Nabisco Accedes to Philip Morris Offer

In a transaction that will create the world's most profitable food company, Philip Morris, the parent of Kraft Foods, announced Sunday that it would buy for $14.9 billion Nabisco Holdings, the food company that makes and markets Oreo cookies, Ritz Crackers and other classic packaged foods.

In addition, Nabisco Group Holdings, the parent of Nabisco Holding, said that once it completes the sale of its food business to Philip Morris, it has agreed to be acquired by the R.J. Reynolds Tobacco Co. for $9.8 billion. Nabisco spun off R.J. Reynolds, the tobacco company, and other assets about a year ago. The pending deal means R.J. Reynolds will assume any liability from tobacco lawsuits that Nabisco Group might have had.

The two sales culminate a long running effort by Carl Icahn, Nabisco's biggest shareholder, to boost the value of his investment. And the deal continues the wave of consolidation that has been sweeping through the $450 billion food industry.

Geoffrey Bible, chairman and chief executive of Philip Morris, maintained that the new food company will benefit consumers and store owners alike.

"Scale gives you great capability," Bible said in an interview Sunday. "It allows you to be more efficient with retailers and provides a greater capability to bring new products to market. The bigger you are, the better you are at delivering what the customer and the consumer want.''

Philip Morris said it expected the acquisition of Nabisco Holdings to add to its earnings by 2002. The company, which will have 117,000 employees in its food operations once the transaction is completed, said it plans to save more than $400 million in 2002 and about $600 million by 2003, although it declined to say how it would achieve those savings.

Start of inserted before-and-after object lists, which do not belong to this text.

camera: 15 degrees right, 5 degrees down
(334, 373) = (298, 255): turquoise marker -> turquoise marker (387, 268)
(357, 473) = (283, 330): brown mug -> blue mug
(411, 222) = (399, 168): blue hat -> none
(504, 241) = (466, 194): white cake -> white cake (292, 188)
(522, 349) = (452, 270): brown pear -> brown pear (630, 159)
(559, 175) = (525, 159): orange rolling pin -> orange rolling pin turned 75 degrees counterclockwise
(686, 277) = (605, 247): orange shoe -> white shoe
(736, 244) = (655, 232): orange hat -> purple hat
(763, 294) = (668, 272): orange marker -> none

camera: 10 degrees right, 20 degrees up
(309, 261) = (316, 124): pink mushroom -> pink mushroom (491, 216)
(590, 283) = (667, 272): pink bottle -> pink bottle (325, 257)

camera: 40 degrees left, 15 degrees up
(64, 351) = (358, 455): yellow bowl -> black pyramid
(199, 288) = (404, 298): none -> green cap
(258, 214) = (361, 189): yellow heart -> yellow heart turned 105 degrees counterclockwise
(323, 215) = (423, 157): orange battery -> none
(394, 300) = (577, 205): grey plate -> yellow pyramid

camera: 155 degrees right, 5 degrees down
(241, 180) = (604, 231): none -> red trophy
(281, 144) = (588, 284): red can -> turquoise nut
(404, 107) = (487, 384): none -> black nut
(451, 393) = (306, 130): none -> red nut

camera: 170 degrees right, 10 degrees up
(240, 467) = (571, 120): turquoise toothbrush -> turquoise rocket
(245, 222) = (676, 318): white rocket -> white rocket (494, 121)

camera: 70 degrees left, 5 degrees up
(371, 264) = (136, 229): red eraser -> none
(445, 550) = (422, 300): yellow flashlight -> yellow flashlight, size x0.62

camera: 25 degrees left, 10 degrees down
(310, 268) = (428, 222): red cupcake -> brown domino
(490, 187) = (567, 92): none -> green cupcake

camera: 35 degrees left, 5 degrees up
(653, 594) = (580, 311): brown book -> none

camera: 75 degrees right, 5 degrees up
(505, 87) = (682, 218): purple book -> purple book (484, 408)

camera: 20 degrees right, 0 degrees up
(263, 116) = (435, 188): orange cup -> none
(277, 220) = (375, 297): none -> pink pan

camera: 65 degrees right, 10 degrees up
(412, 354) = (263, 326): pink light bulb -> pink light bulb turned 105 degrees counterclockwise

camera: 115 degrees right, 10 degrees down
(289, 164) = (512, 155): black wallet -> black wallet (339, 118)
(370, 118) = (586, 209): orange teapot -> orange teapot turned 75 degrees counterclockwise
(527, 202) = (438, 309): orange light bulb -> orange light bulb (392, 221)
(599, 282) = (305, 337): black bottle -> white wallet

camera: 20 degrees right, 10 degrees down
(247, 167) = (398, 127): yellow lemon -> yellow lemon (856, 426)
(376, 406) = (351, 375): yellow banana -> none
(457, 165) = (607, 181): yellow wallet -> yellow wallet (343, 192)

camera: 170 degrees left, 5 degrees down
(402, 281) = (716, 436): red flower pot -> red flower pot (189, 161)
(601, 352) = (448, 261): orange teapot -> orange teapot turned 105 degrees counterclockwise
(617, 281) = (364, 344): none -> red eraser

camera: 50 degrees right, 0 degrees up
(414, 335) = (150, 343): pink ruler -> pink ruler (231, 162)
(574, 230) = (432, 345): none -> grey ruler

Despite the scope of a combination that will unite Nabisco with Kraft Foods, analysts said there was little likelihood that the deal would create much of a stir with federal regulators because the food industry remains relatively fragmented.

Still, there is no question that the new company, which will keep the name Kraft Foods, will be big. Added together, Kraft and Nabisco had revenue in 1999 of $34.9 billion and operating profits of $5.5 billion.

In terms of revenue and operating profits, "the combined food company is bigger than H.J. Heinz, Campbell Soup, Quaker Oats, Hershey Foods and Kellogg put together," said John O'Neil, a food industry analyst at Paine Webber.

The deal will bring an astonishing array of well-known brands under one roof. Kraft's products include General Foods and Maxwell House coffees, Post Cereals, Philadelphia Cream Cheese, Jell-O, Kool Aid and Tang.

In addition to Oreo and Ritz Crackers, Nabisco makes a broad array of other snack foods, including Chips Ahoy! Cookies, Planters Nuts and LifeSavers candy.

Because of its size, Wall Street analysts had been predicting that Philip Morris would be the likely winner in what was a tightly controlled auction of Nabisco. Indeed, though the names of many other potential bidders surfaced while Nabisco's food business was on the block, only one other group, a consortium of Danone SA and Cadbury Schweppes PLC, actually submitted an offer.

"It builds a powerful domestic company," said John McMillin, a food industry analyst at Prudential Securities.

"There is not a tremendous product overlap" between the two companies, he said. "Nabisco gives Kraft a better growth profile than they had previously. This is the strategy that makes the most sense."